Il semble impossible de passer à coté du virus qui est entrain de bloquer complètement la planète. Fermeture des écoles, de certains commerces, des crèches, invitation à restreindre ses sorties. Si les magasins d’alimentation et de première nécessité restent ouverts, il semble pourtant que la situation soit de plus en plus difficile.

Quelles sont les mesures actuellement en place par les autorités maritimes ?

La situation européenne semble donc particulièrement compliquée depuis quelques semaines, puisqu’à la suite de la mise en quarantaine de l’Italie, de nombreux pays ont décidé de fermer leurs frontières que ce soit par voies aériennes, terrestres ou encore maritimes. N’oublions pas qu’il y a peu, des mesures avaient été prises pour limiter le transport de marchandises entre l’Europe et la Chine, certains ports ayant purement et simplement été fermés. À Brest, un arrêté a aussi provoqué la fermeture d’un port et l’arrêt des réparations sur les bateaux. La plupart des bateaux de croisière sont donc comme les avions assignés à rester en place pour l’instant.

Quelles sont les conséquences à long terme pour le transport maritime ?

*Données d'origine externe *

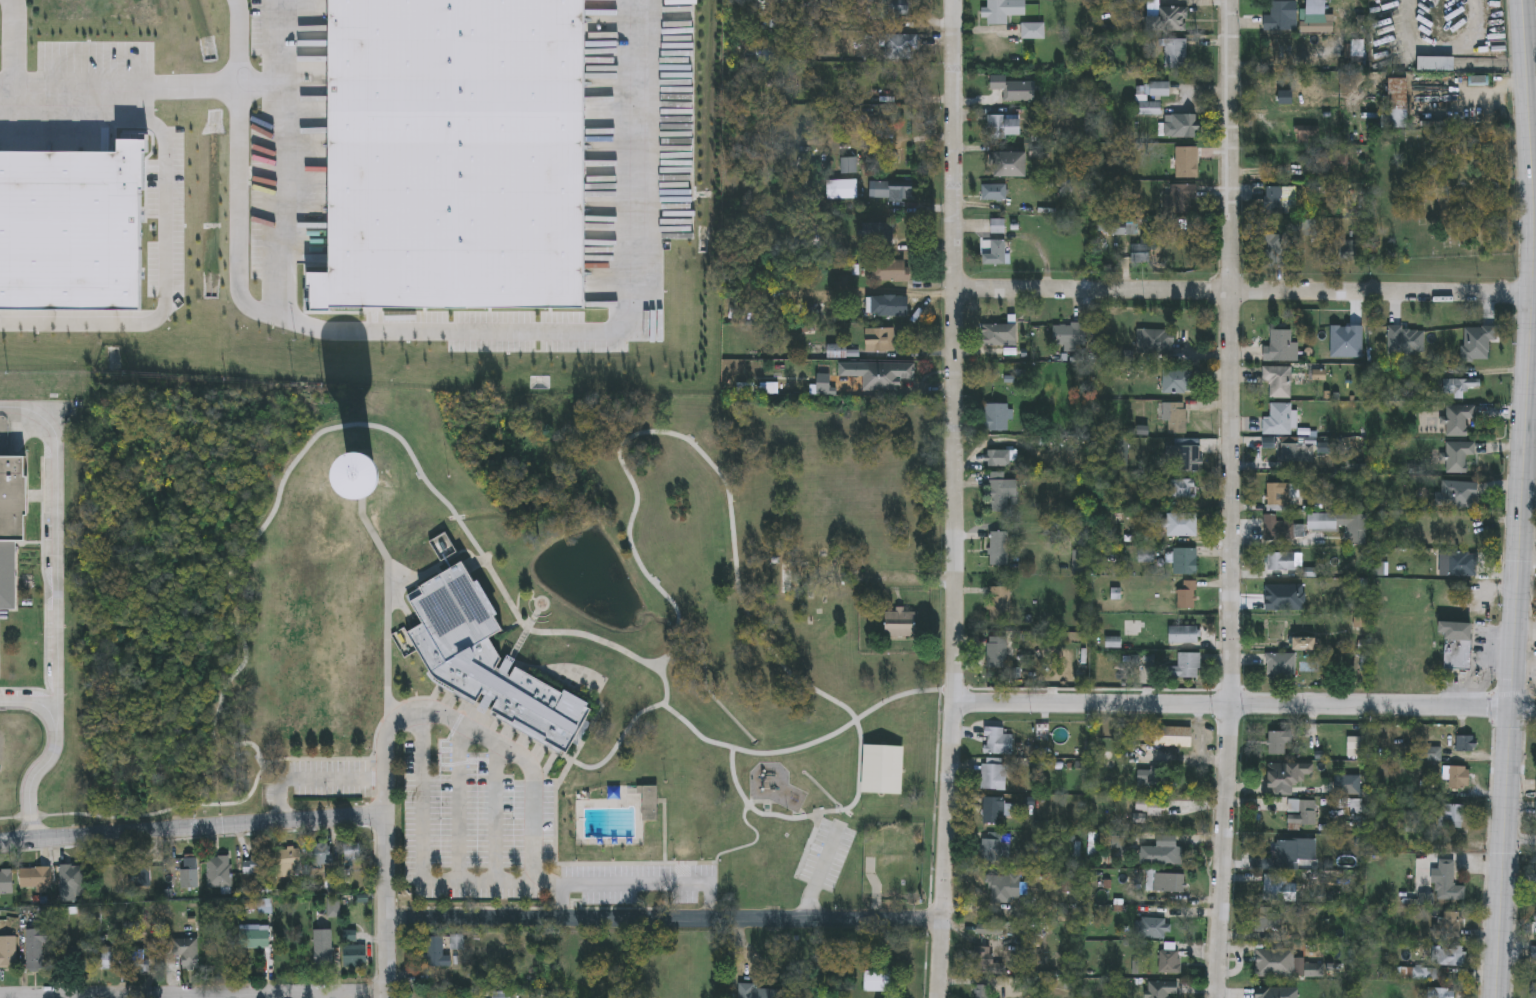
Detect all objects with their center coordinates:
building: (892, 10)
building: (1002, 11)
building: (1284, 16)
building: (1167, 18)
building: (1032, 31)
road: (278, 41)
road: (12, 46)
building: (900, 47)
building: (1276, 50)
building: (1175, 53)
building: (1439, 58)
road: (225, 85)
building: (1001, 90)
road: (1475, 95)
building: (1285, 97)
building: (1140, 99)
building: (1394, 103)
building: (1179, 126)
building: (1004, 127)
building: (1186, 162)
building: (1010, 164)
building: (1335, 164)
building: (993, 192)
building: (893, 194)
building: (1181, 200)
building: (1272, 200)
road: (165, 214)
building: (998, 226)
building: (1122, 227)
building: (1273, 250)
building: (1143, 251)
building: (1347, 251)
building: (996, 253)
building: (891, 271)
road: (1244, 292)
road: (276, 305)
building: (886, 306)
road: (614, 329)
building: (998, 335)
building: (1068, 335)
building: (877, 337)
building: (1155, 342)
building: (1279, 346)
building: (887, 376)
building: (1178, 381)
building: (1278, 381)
road: (1532, 382)
building: (1458, 385)
building: (997, 417)
building: (1177, 418)
building: (1277, 419)
building: (1457, 419)
building: (1292, 452)
building: (1457, 456)
building: (1000, 458)
building: (1187, 459)
water tower: (372, 476)
building: (377, 478)
building: (1182, 488)
building: (999, 491)
building: (1459, 494)
building: (1277, 496)
road: (954, 499)
road: (1230, 499)
road: (1521, 499)
building: (1181, 524)
building: (12, 525)
building: (1339, 525)
building: (1281, 528)
building: (998, 548)
building: (1183, 561)
building: (1283, 561)
building: (1461, 563)
road: (52, 574)
building: (1185, 595)
building: (998, 604)
building: (900, 624)
park: (531, 632)
building: (1183, 634)
building: (1303, 643)
building: (1456, 645)
building: (996, 652)
building: (490, 664)
building: (1187, 665)
building: (1280, 665)
road: (1245, 703)
building: (1172, 734)
building: (996, 739)
building: (1277, 740)
building: (1462, 740)
building: (882, 768)
building: (992, 773)
building: (1286, 773)
building: (1458, 775)
road: (38, 776)
building: (1151, 777)
road: (309, 778)
building: (1346, 783)
road: (532, 805)
building: (649, 805)
building: (1148, 805)
road: (460, 806)
building: (993, 809)
building: (1302, 809)
building: (1449, 813)
road: (494, 814)
road: (191, 828)
building: (995, 844)
building: (1158, 849)
building: (1292, 850)
building: (351, 851)
road: (421, 853)
building: (322, 854)
building: (289, 859)
building: (256, 864)
building: (219, 871)
building: (186, 876)
building: (36, 878)
building: (71, 878)
building: (1445, 880)
building: (6, 881)
building: (1164, 881)
building: (1003, 884)
building: (1278, 886)
road: (560, 901)
road: (384, 906)
building: (1266, 916)
road: (664, 919)
building: (1448, 924)
building: (1151, 926)
building: (989, 927)
building: (255, 937)
building: (457, 941)
building: (35, 947)
building: (323, 948)
building: (8, 951)
building: (186, 951)
building: (436, 952)
building: (1448, 953)
building: (354, 955)
building: (1534, 957)
building: (102, 960)
building: (984, 960)
building: (1168, 960)
building: (139, 961)
building: (1273, 961)
building: (1425, 971)
building: (878, 980)
building: (1160, 988)
building: (760, 991)
building: (983, 991)
building: (1534, 991)
building: (1440, 992)
road: (234, 997)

Concrètement, on estime une chute de 50% du transport maritime sur le mois de mars et si l’épidémie n’est pas enrayée, encore 30% devrait se faire ressentir sur le mois d’avril. Il est aussi important de signaler qu’il va rapidement falloir trouver d’autres lieux d’approvisionnement. Car en l’état actuel, le pays risque de se retrouver rapidement en manque de certains produits de base. L’industrie du transport maritime est donc en pleine mobilisation pour réussir à trouver des solutions concrètes. En effet, le risque de prolongation supplémentaire de la situation de quelques mois mettrait toute l’industrie maritime dans une situation particulièrement précaire sans compter le manque dans les pays dû à une absence de transport vers l’extérieur.

Que dit l’Organisation Maritime Internationale (OMI) de la situation ?

L’OMI, soit l’Organisation maritime internationale, qui devait avoir plusieurs réunions ce mois-ci pour parler d’un autre problème majeur pour les transports maritimes soit la réduction des émissions de gaz à effet de serre a pour la première fois depuis sa création en 1958 dû suspendre tous ses actuels projets et a donc annulé l’intégralité des réunions pour le mois de mars sans pour autant en fixer de nouvelles. Ce qui signifie donc que l’OMI ne peut donc actuellement fournir aucune information concrète face à la situation. Les informations qui nous parviennent proviennent soit du gouvernement soit des grandes compagnies de transports maritime. Comme pour de nombreux autres travails, les employés de l’OMI sont donc passés en télétravail et les locaux sont fermés au public depuis le 12 mars. 

Cependant, il est à noter que de manière générale le monde maritime a largement sous-estimé l’arrivée dans les ports du coronavirus. Ce qui explique pourquoi il était si mal préparé.

Quand pourra-t-on avoir des réponses ?

Concrètement, les compagnies de transports maritime sont définitivement dans la même situation que les autres industries. En clair, les informations sont manquantes et la situation semble pour l’instant figée. Si dans l’absolu, l’arrêt des activités peut prendre fin début avril, dans la réalité des faits, il est nécessaire de bien étudier l’évolution de l’épidémie pour s’assurer d’une reprise totale des activités. Cependant, il semble déjà évident que les décisionnaires se penchent plus sur des scénarios catastrophe qui mobiliserait l’industrie du transport maritime pendant au moins 1 ou 2 mois supplémentaires.

Ceci dit, malgré la situation actuelle, le transport maritime reste concentré sur les autres problèmes qui l’attendent à la sortie de cette crise sans précédent qui met à mal le pays, mais aussi l’Europe et le monde en général. Espérons que plus d’informations seront bientôt diffusées.